Cool clothing is next on the list. Your children may wear cool clothes, but you are so broke from buying kid stuff you are afraid to splurge on yourself. I have never splurged on my own clothing. God that sounds bad, if your mind is in the gutter where mine is. If I ever look well-dressed, it is because my wife purchased good clothes for me and told me when to wear them.

The last cubes of cool to melt away are your language skills. Elimination of foul language is the beginning of the end. As it turns out, it is inappropriate to tell a crying baby to "shut the f-up." Who knew. Instead, you are supposed to hold them and coo lovingly, or just let them cry it out while you slowly go insane. You are going to go insane anyway, as a parent, so you may as well start the process right away. Once you have total disarmament of your F-bombs, it's all downhill from there.

The isolation mandated by parenthood keeps you at a distance from new cultural trends. You don't go to the hot new hangouts. Actually, you just don't go out at all, but that's too depressing to mention. You can only watch kid-friendly TV, at least until you get them to bed. Then if you put on a movie, you are likely to fall asleep watching it because you are too tired from dealing with the kids all evening.

And you don't understand the new slang. You are vaguely aware that it exists, but you rarely have instance to practice its proper form and end up saying the wrong thing the wrong way at the wrong time. My wife was watching TV and some criminal did something really stupid and got busted.

"Oh, smack!" She said to the TV. Then she turned to me and asked, "Is that what you say?"


"Oh yeah. Snap." At least she got the timing right.

Luckily this little exchange occurred in the privacy of our own home, not in a public forum where many people would be aware of it. That would really be embarrassing, you know.

Thursday, June 4, 2009

How to Drive Blog Traffic and Comments


Better yet, praise it.

And the ultimate: criticize it.

Ha! Actually, I do think it inspires a thoughtful discussion. There are many valid points on both sides of the table, and while there are examples where it could have been written better, I think it was clearly written well enough (even if it wasn't always written clearly).

That's my smart ass observation for today. If all goes well, I will atually have a fresh and funny post tomorrow. Topic has been selected, just need to write it out.

Tuesday, June 2, 2009

Another example of poor syntax

The last post had an extreme example of poor sentence structure, but I find lesser errors with syntax are one of the primary drivers of "bad writing." Here's an example that comes from a popular book:

"The room was cut in half by a long counter, cluttered with wire baskets full of papers and brightly colored flyers taped to its front."

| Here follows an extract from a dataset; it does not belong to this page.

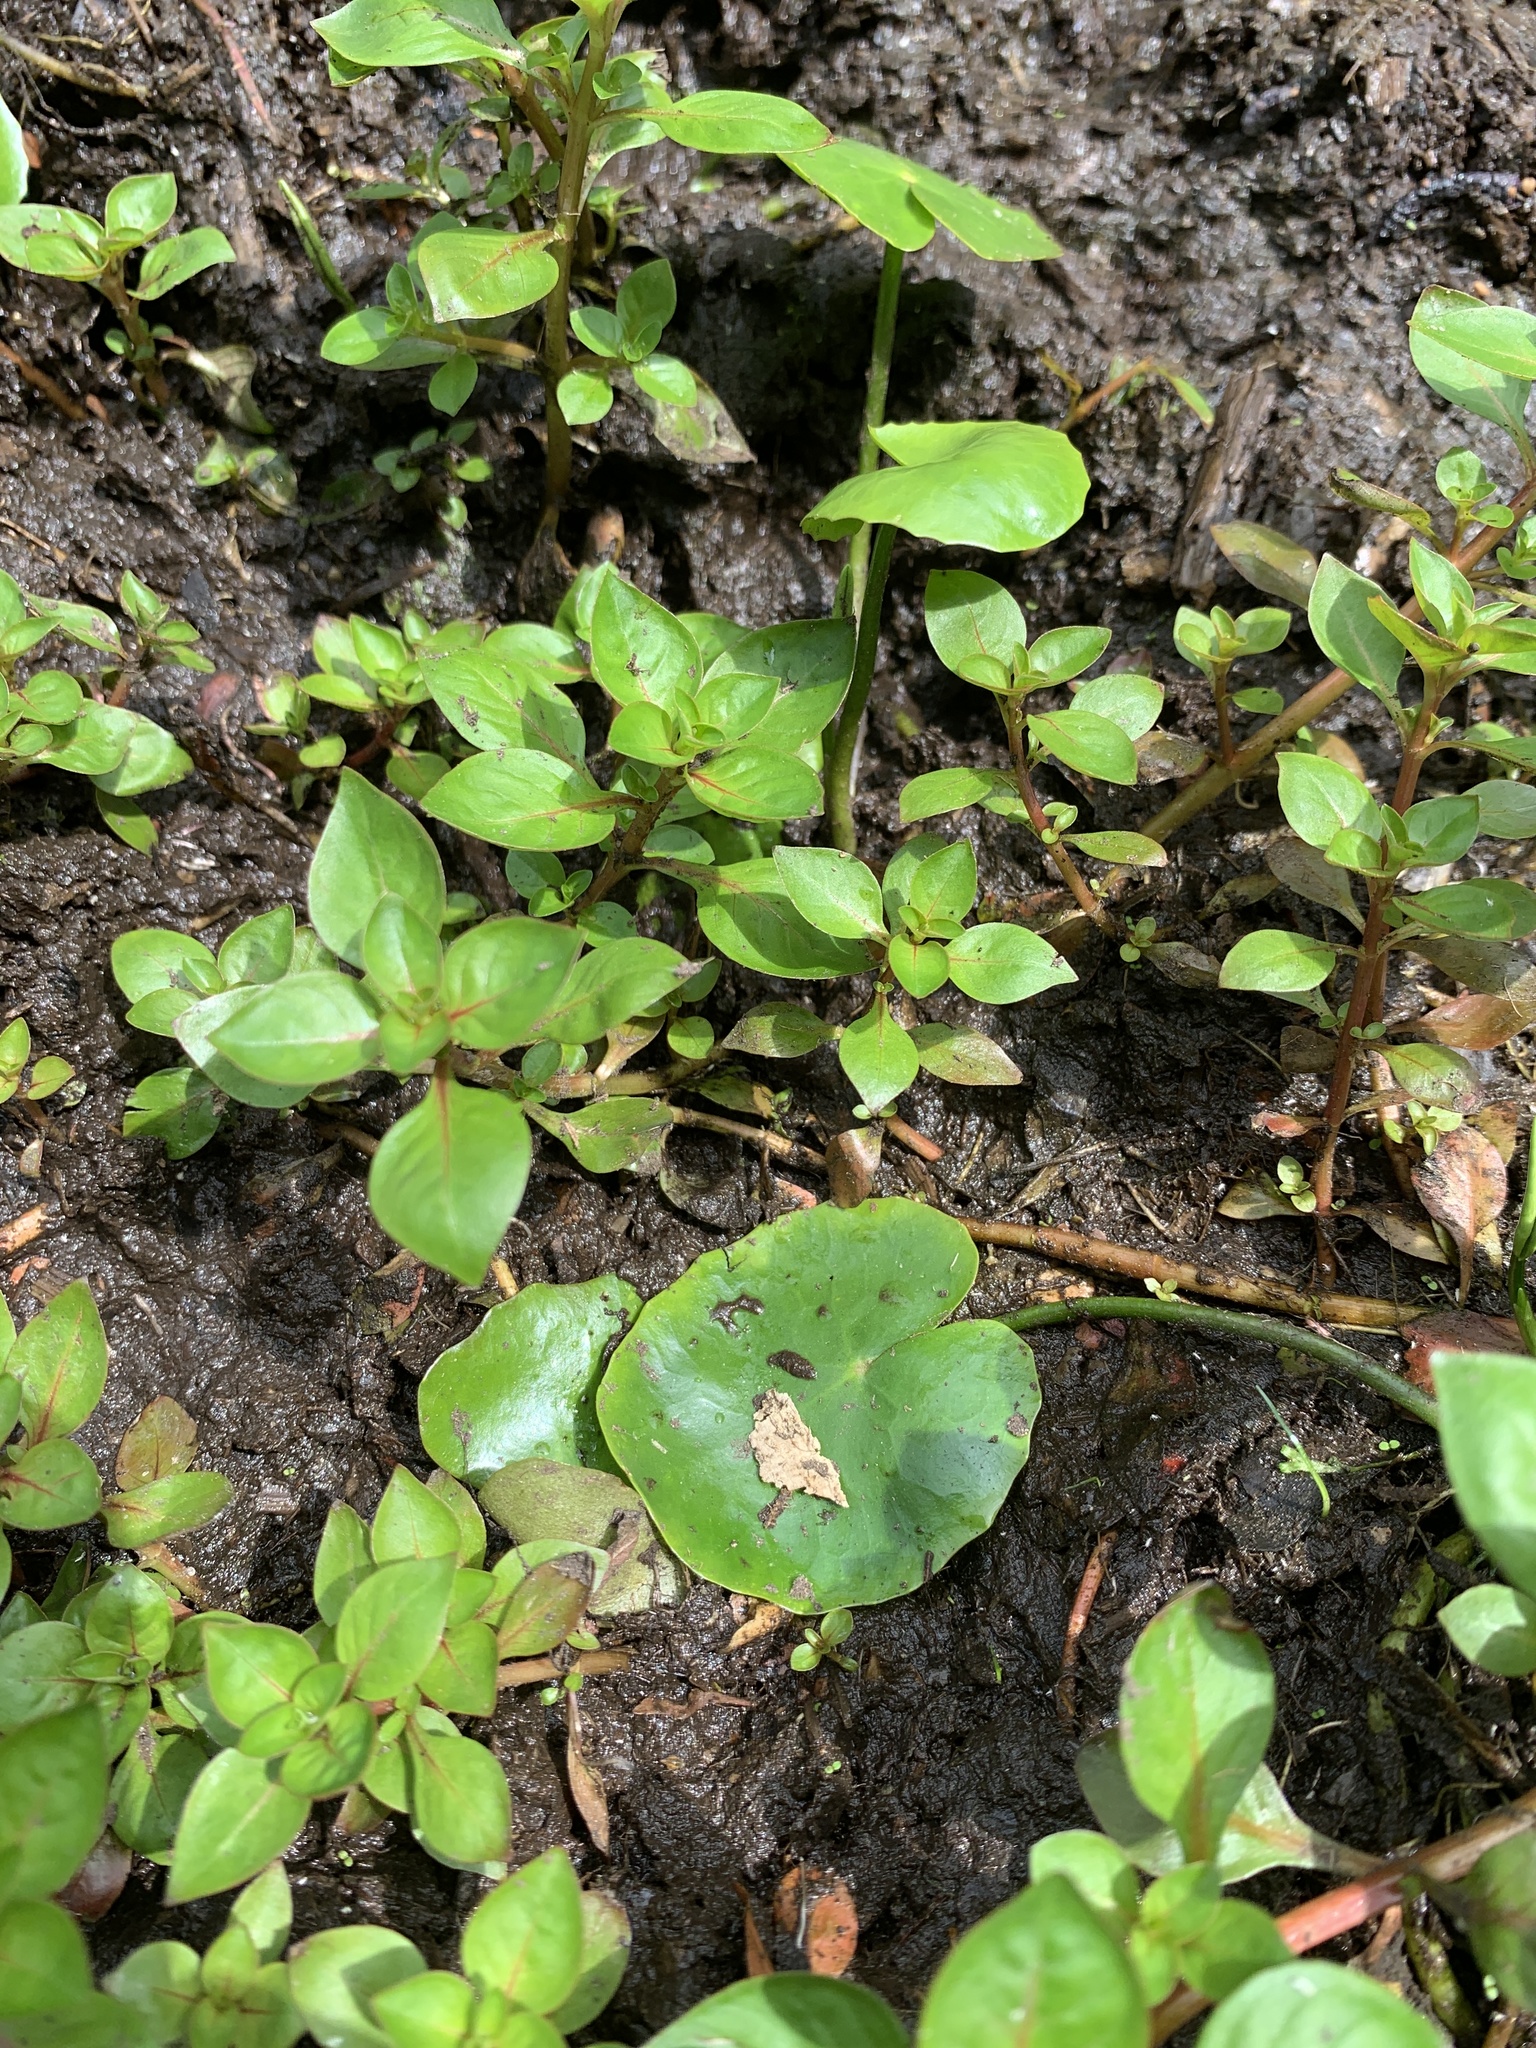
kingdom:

As worded, "full of papers and brightly colored flyers" implies that the flyers are in the basket, not taped to the front as the author intends. I believe "taped to its front" is a dangling participle...anyone want to give a formal ruling?

Also, "wire baskets" is plural but then is switched to a singular "its" and although you can discern the intended meaning, it's just sloppy. This has nothing to do with the story, and for many readers this level of detail flies below radar. But for those of us who write and revise and constantly try to turn out the perfect sentence, this burns like lemon juice on a paper cut, or a bad analogy.